Adolescente e a clínica
O ADOLESCENTE ESPECIALISTA DE SI MESMO E A CLÍNICA INTER-DISCIPLINAR
Desde sua fundação, em 2005, o Programa de Extensão Janela da Escuta, no Hospital das Clínicas da UFMG, sustenta uma clínica inter-disciplinar com adolescentes de Minas Gerais, como um ponto da rede de saúde do SUS. Sendo assim, o trabalho desse projeto implica uma articulação constante com os demais pontos da rede de saúde, bem como com outras políticas públicas voltadas para os adolescentes. Mais, ainda, faz-se necessário construir essas redes em torno dos casos que se apresentam à clínica, a partir de uma metodologia específica. Nesse trabalho que visa a singularidade, que se desdobra em uma dimensão política, pensamos que para cada caso uma rede é tecida, sob medida. Cada caso forja sua própria rede.
A partir de Alexandre Stevens (2004), trabalhamos a adolescência como “sintoma da puberdade”, tendo em vista que, no sentido freudiano, um sintoma é uma solução de compromisso, uma resposta a um impasse. Diante do impasse colocado pela puberdade, há várias respostas possíveis, que garantem um arranjo mais ou menos estável para o sujeito.

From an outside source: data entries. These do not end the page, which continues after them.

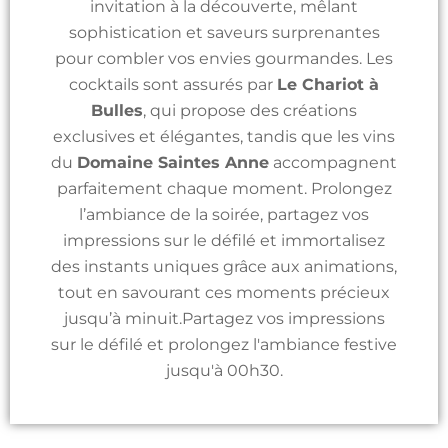
invitation à la découverte, mêlant
sophistication et saveurs surprenantes
pour combler vos envies gourmandes. Les
cocktails sont assurés par
Le Chariot à
Bulles
, qui propose des créations
exclusives et élégantes, tandis que les vins
du
Domaine Saintes Anne
accompagnent
parfaitement chaque moment. Prolongez
l’ambiance de la soirée, partagez vos
impressions sur le défilé et immortalisez
des instants uniques grâce aux animations,
tout en savourant ces moments précieux
jusqu’à minuit.Partagez vos impressions
sur le défilé et prolongez l'ambiance festive
jusqu'à 00h30.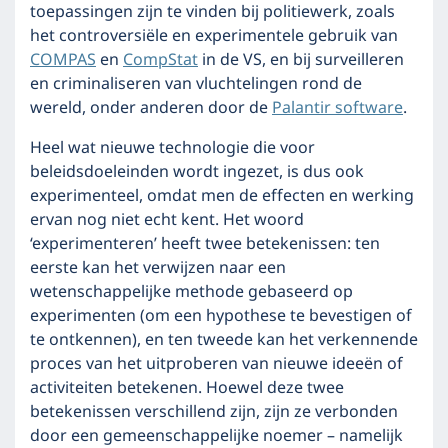
toepassingen zijn te vinden bij politiewerk, zoals
het controversiële en experimentele gebruik van
COMPAS
en
CompStat
in de VS, en bij surveilleren
en criminaliseren van vluchtelingen rond de
wereld, onder anderen door de
Palantir software
.
Heel wat nieuwe technologie die voor
beleidsdoeleinden wordt ingezet, is dus ook
experimenteel, omdat men de effecten en werking
ervan nog niet echt kent. Het woord
‘experimenteren’ heeft twee betekenissen: ten
eerste kan het verwijzen naar een
wetenschappelijke methode gebaseerd op
experimenten (om een hypothese te bevestigen of
te ontkennen), en ten tweede kan het verkennende
proces van het uitproberen van nieuwe ideeën of
activiteiten betekenen. Hoewel deze twee
betekenissen verschillend zijn, zijn ze verbonden
door een gemeenschappelijke noemer – namelijk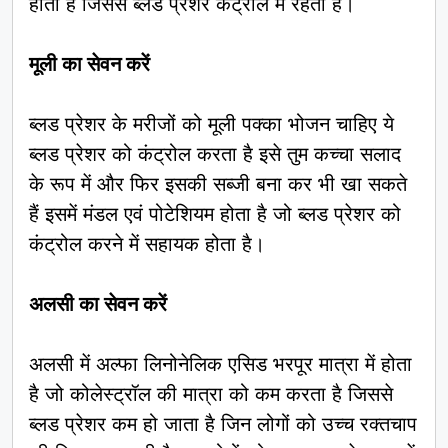
होता है जिससे ब्लड प्रेशर कंट्रोल में रहता है।
मूली का सेवन करें
ब्लड प्रेशर के मरीजों को मूली पक्का भोजन चाहिए ये
ब्लड प्रेशर को कंट्रोल करता है इसे तुम कच्चा सलाद
के रूप में और फिर इसकी सब्जी बना कर भी खा सकते
हैं इसमें मंडल एवं पोटेशियम होता है जो ब्लड प्रेशर को
कंट्रोल करने में सहायक होता है।
अलसी का सेवन करें
अलसी में अल्फा लिनोनेलिक एसिड भरपूर मात्रा में होता
है जो कोलेस्ट्रॉल की मात्रा को कम करता है जिससे
ब्लड प्रेशर कम हो जाता है जिन लोगों को उच्च रक्तचाप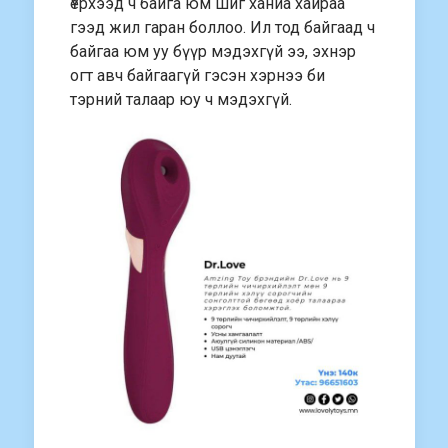
Үерхээд ч байга юм шиг ханиа хайраа
гээд жил гаран боллоо. Ил тод байгаад ч
байгаа юм уу бүүр мэдэхгүй ээ, эхнэр
огт авч байгаагүй гэсэн хэрнээ би
тэрний талаар юу ч мэдэхгүй.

Entretanto, esse arranjo deve ser encontrado e mesmo inventado a cada vez, por cada um, pois o impasse de que se trata é de tal ordem que põe em jogo “a ausência de um saber construído a priori” (STEVENS, 2004, p. 30).
Frente a essa ausência de um saber pronto para recobrir as desordens da puberdade, o adolescente é levado a uma tomada de posição. Ele deverá, como diz Freud (1905/2016, p. 149), desprender-se da autoridade paterna e reinventar sua relação com o próprio corpo, com o desejo, com os ideais e com seus pares. Essa tomada de posição implica uma nova relação com o saber, e nossa metodologia visa que o adolescente se autorize do seu próprio saber-fazer com as desordens da puberdade.
É o que quer dizer a máxima: “o adolescente é especialista de si mesmo”. A partir de uma oferta da palavra, os sujeitos que vêm ao Janela da Escuta são convidados a dizer sobre seus sintomas, suas soluções, suas respostas singulares para esse real que invade o corpo e subverte a relação com o desejo e com o gozo. Eles podem dizer de como estão se havendo com essas soluções, não sem mal-estar, e assim nos ensinar um pouco sobre a adolescência de cada um.
A equipe inter-disciplinar, com sua pluralidade de saberes, trabalha então em torno de um ponto cego: uma falta-de-saber sempre preservada, por onde a narrativa singular de cada sujeito pode ser tecida. Verificamos que uma equipe orientada por essa metodologia registra efeitos de surpresa e de invenção, buscando estar à altura do novo na clínica e na política.
FREUD, S. Três ensaios sobre a teoria da sexualidade (1905). In: Obras completas, volume 6. São Paulo: Companhia das Letras, 2016.
STEVENS, A. Adolescência como sintoma da puberdade. Curinga, Belo Horizonte, n.20, p.27-39, 2004.